A unique research infrastructure
The chair has good equipment, both in the characterization laboratory for nano-composites and polymers and in the manufacturing laboratory. In the first, the members of Professor Ruiz's team study the behaviour of polymers and nanoparticles and develop new multifunctional materials, resulting from the combination of three-dimensional composites and some nanoparticles. In the second, other team members perfect manufacturing methods for aerospace engine parts and manufacture industrial-scale prototypes.

A promising collaboration
Thanks to the expertise, scientific innovations and unique technologies developed by Professors Ruiz and François Trochu over the past 20 years, Polytechnique Montréal has become an internationally recognized research hub in the field of composite materials.
Polyflex, a flexible-injection process patented by Polytechnique that makes it possible to manufacture high-performance composite parts in a lower-cost, reliable and automated way, attracted Safran's attention a few years ago.

“Snecma and Polytechnique began their work together in 1992, but since 2006, Polytechnique Montréal has been working closely with Safran to study the implementation of structural parts for new aeronautics engines,” says Ludovic Molliex, Vice-President, Materials and Processes, for Safran. “Our collaboration with Polytechnique intensified in 2010 when we announced a $6-million investment over 10 years to accelerate research with a view to mastering new manufacturing processes for structural composites reinforced by three-dimensional carbon fibre fabrics.

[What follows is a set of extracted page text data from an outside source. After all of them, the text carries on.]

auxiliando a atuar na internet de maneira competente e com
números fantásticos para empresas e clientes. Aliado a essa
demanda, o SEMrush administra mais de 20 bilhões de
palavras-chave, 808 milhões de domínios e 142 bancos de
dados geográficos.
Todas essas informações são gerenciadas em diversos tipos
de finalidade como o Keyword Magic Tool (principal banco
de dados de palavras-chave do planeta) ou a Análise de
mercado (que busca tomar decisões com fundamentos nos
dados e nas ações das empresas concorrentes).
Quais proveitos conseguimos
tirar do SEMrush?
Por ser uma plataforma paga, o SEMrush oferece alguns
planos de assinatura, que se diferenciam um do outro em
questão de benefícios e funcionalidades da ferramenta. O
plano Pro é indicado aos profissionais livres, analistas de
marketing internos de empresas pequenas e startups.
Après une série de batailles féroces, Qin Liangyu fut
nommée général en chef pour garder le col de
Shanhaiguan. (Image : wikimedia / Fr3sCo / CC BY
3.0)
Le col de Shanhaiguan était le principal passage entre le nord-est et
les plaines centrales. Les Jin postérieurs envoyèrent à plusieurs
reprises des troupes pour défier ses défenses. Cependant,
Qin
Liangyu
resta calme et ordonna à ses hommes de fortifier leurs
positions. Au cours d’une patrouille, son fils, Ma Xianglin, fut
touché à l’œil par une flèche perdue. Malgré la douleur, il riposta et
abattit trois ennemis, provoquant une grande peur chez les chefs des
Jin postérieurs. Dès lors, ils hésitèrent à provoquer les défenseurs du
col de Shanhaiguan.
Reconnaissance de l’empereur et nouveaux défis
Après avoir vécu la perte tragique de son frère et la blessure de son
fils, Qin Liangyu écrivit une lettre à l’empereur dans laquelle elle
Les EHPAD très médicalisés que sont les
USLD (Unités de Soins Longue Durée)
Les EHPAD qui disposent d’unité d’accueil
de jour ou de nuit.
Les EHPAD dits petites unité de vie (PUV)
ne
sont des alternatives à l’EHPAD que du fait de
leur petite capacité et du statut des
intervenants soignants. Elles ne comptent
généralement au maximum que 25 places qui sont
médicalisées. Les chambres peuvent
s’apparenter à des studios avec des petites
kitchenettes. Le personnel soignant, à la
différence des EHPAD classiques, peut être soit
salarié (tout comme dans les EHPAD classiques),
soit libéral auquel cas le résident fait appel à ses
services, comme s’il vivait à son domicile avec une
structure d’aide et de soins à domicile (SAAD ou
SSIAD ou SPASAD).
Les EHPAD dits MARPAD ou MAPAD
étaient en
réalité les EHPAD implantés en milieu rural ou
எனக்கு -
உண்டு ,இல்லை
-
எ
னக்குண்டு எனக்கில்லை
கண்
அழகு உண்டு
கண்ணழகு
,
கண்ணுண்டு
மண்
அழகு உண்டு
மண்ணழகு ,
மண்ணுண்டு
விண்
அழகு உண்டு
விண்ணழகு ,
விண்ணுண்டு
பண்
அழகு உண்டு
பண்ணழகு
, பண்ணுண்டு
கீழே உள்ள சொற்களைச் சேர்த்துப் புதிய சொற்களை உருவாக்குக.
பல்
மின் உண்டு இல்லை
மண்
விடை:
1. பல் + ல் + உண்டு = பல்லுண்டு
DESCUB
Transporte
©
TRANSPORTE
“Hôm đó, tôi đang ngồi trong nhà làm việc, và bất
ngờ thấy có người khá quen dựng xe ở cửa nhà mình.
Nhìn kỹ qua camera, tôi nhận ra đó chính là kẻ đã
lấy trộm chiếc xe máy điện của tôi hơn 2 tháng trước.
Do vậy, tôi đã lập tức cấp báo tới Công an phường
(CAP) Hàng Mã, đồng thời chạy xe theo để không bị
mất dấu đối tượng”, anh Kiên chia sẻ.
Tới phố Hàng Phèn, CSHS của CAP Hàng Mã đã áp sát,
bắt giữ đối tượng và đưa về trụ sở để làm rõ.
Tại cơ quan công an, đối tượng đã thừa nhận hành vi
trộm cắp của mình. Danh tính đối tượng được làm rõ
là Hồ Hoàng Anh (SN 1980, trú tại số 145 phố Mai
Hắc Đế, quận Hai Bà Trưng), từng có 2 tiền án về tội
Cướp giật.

The Polyflex process offers a very attractive alternative to existing processes such as RTM or resin infusion, among others for large-scale parts. The application projects we have undertaken with researchers at Polytechnique Montréal are yielding very promising results.”

For her part, Janet Walden, Chief Operating Officer of the Natural Sciences and Engineering Council of Canada, notes: “NSERC's Industrial Research Chairholders, such as Dr. Ruiz, share a unique blend of qualities – they strive for excellence in research, provide a rich learning environment for their students, and are able to build and nurture productive, successful relationships with their industrial partners, applying fundamental research to address industry R&D needs. Dr. Ruiz's work with Safran will position Canada as a global leader in composite materials research, helping the aerospace industry make planes lighter.”

An incubator for young scientists
Because of its broad scope of activities and expertise, as well as its collaborations with major industry players, the NSERC-Safran Industrial Research Chair on Novel 3D Composite Materials for the Aerospace Industry makes for a unique training environment. Some 50 students will actively take part in the Chair's research work, and will be trained to use avant-garde technologies in the realm of manufacturing and composite characterization.

About Safran
Safran is an international high-technology group, and a first-rank equipment manufacturer in the fields of aerospace (propulsion, equipment), defence and security. Present on every continent, the group employs 65,000 people for an annual sales figure of over €13.5 billion in 2012. Composed of numerous companies, the Safran group, alone or in partnership, holds leading positions in its markets in Europe and the world. To respond to market evolution, the group is committed to research and development programs representing €1.1 billion in 2012. Safran holds several units and plants in Québec, including Turbomeca, Messier-Dowty and Sagem-Morpho.